Boa parte do lixo que produzimos em casa ou no trabalho é orgânico. Por definição, o lixo orgânico é todo o resíduo que vem de animal ou vegetal, ou seja, restos de comida em sua maioria. E aqui estamos falando de tudo: casca de banana, farelo de pão, talos de legumes, borra de café… Vale incluir ainda podas de plantas e folhas secas. Esse tipo de resíduo não precisa e nem deve ir para o lixo comum. O caminho mais indicado é a compostagem.

A tal da compostagem nada mais é do que o processo de reciclagem do lixo orgânico, dando a ele uma nova utilidade: adubo natural, usado em substituição aos produtos químicos, que são poluentes e nocivos ao meio ambiente. A solução, além de sustentável, é muito mais econômica. De acordo com dados do Ministério do Ambiente, o Brasil produz cerca de 88 mil toneladas de lixo diário – mais da metade do total de lixo produzido no país é orgânico.

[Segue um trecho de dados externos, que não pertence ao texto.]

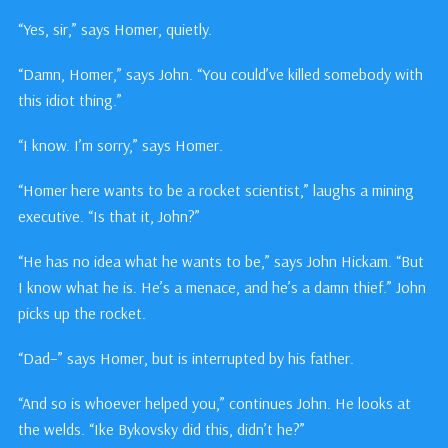
“Yes, sir,” says Homer, quietly.
“Damn, Homer,” says John. “You could’ve killed somebody with
this idiot thing.”
“I know. I’m sorry,” says Homer.
“Homer here wants to be a rocket scientist,” laughs a mining
executive. “Is that it, John?”
“He has no idea what he wants to be,” says John Hickam. “But
I know what he is. He’s a menace, and he’s a damn thief.” John
picks up the rocket.
“Dad–” says Homer, but is interrupted by his father.
“And so is whoever helped you,” continues John. He looks at
the welds. “Ike Bykovsky did this, didn’t he?”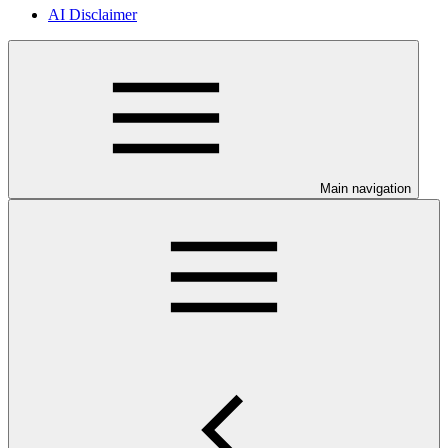
AI Disclaimer
Main navigation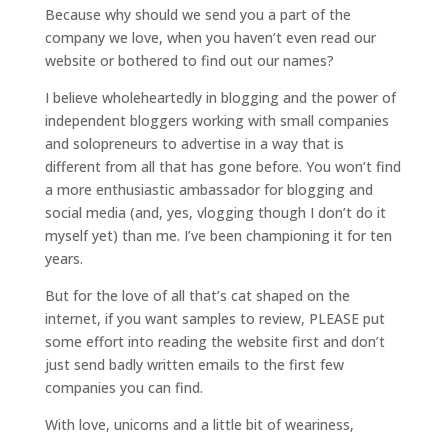
Because why should we send you a part of the
company we love, when you haven’t even read our
website or bothered to find out our names?
I believe wholeheartedly in blogging and the power of
independent bloggers working with small companies
and solopreneurs to advertise in a way that is
different from all that has gone before. You won’t find
a more enthusiastic ambassador for blogging and
social media (and, yes, vlogging though I don’t do it
myself yet) than me. I’ve been championing it for ten
years.
But for the love of all that’s cat shaped on the
internet, if you want samples to review, PLEASE put
some effort into reading the website first and don’t
just send badly written emails to the first few
companies you can find.
With love, unicorns and a little bit of weariness,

Esse material, quando depositado em lixões ou aterros sanitários, gera gás metano – um dos principais causadores do efeito estufa.

O tipo de compostagem mais comum para se fazer em casa é a vermicompostagem, que utiliza caixas com terra e minhocas para transformar resíduo orgânico em adubo. Mas fique atento: não é qualquer tipo de alimento que vai na composteira. Frutas, legumes, verduras, grãos, sementes, ervas usadas em chás, borra e filtro de café e cascas de ovos podem ser colocados à vontade. Porém, em relação às frutas, é importante ressaltar: as mais cítricas, como laranja e abacaxi, devem ser colocadas de forma moderada, enquanto o limão não pode ser colocado de jeito nenhum – justamente por esse perfil ácido, que pode ser prejudicial para as minhocas. Outros itens que devem ser colocados em quantidades bem pequenas são alimentos que já foram cozidos, laticínios, flores, guardanapos e ervas, como as medicinais e as aromáticas.

Agora, o que não deve ser colocado de jeito nenhum: carnes, temperos mais fortes (como alho, pimenta e cebola), óleos e gorduras, líquidos como caldos de sopa e de feijão, fezes de animais domésticos e papéis (higiênicos, jornais e papelão).

Uma vez que sua compostagem estiver pronta, você pode usar o composto sólido diretamente como adubo nas suas plantas ou ainda para melhorar terras enfraquecidas de vasos já plantados. O composto líquido também funciona como adubo: as plantas o absorvem rapidamente, o que significa que os resultados não demorarão a aparecer. Mas atenção: ele deve ser diluído na proporção 1/10, ou seja, uma parte de composto líquido para 10 partes de água, e a adubação com ele não deve ser diária – o ideal é dar um intervalo de pelo menos uma semana para as aplicações feitas na mesma planta. Para o processo, você pode utilizar um regador ou um borrifador.